Is remixing legal?

Hello forum members?

How do you view remixing? Some Universities do not applaud it, and I think the defenders of DRM are not over-enthousiastic, but a lot of forms are legit to-day.
Read here: http://ccmixter.org/copyrightcriminals/viewfile/isitlegal.xml
Will this become a fight like analog is free content versus digital is fully controlled content. Is it that harsh in its implications? What are your views? Are you supporting of free culture or do you side up with the bullies that cannot see a shade of grey?
The putting the sources for remixing under lock and barrel:
http://www.oreillynet.com/pub/a/policy/2005/02/24/lessig.html

http://www.technopopmusic.com/

polonus

Well, from what i see it, it’s not gonna take long till legally bought music won’t be legal to listen to anymore. ::slight_smile:

Hi RejZoR,

Yes the situation in the States is getting narrow, how to distribute podcast without “inducing” some listeners to record it on a player and replay, almost impossible?
http://blog.lextext.com/blog/_archives/2005/1/4/225172.html
Has the situation not almost arrived in America, where it will be illegal to save Radio Streams to replay privately. A divison between commercial and recreational private use should be a good escapeway, but is questionable if the greed of to-day allows for that escape route.

The lobbiers for these policies could be compared to some sort of “butchers” that like to chop all the beef, and sell it apiece, even if they come across a racehorse they like to chop and cash in on her piecemeal.

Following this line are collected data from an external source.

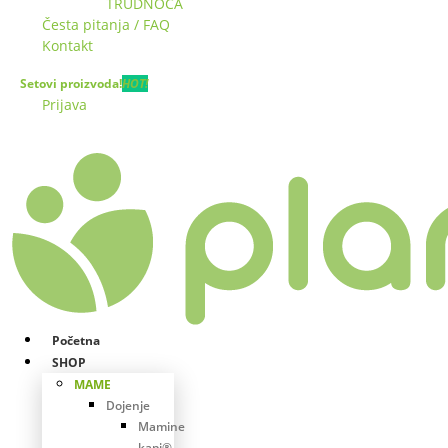
TRUDNOĆA
Česta pitanja / FAQ
Kontakt
Setovi proizvoda!
HOT!
Prijava
Početna
SHOP
MAME
Dojenje
Mamine
kapi®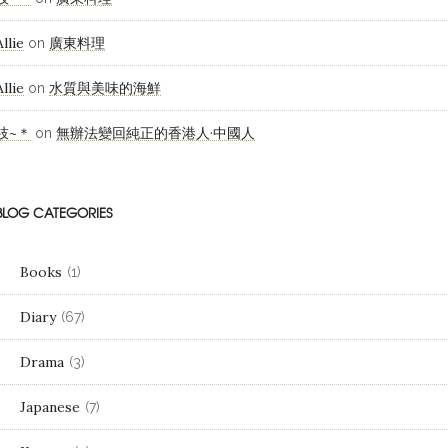
Allie
廣東料理
on
Allie
水質與美味的海鮮
on
枝~＊
無辦法變回純正的香港人·中國人
on
BLOG CATEGORIES
Books
(1)
Diary
(67)
Drama
(3)
Japanese
(7)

Think what happened within this last decade, they took away kids the ability to “learn through tinkering”. Your pa could take apart a car-engine and learn during the process. The kids of to-day in the virtual arena are confronted with content, that they have to leave alone (licenses, certs, DRM), so innovation and culture comes to a grinding halt. And it gets worse until they turn out “robots” by the millions, and nobody seems to notice anymore.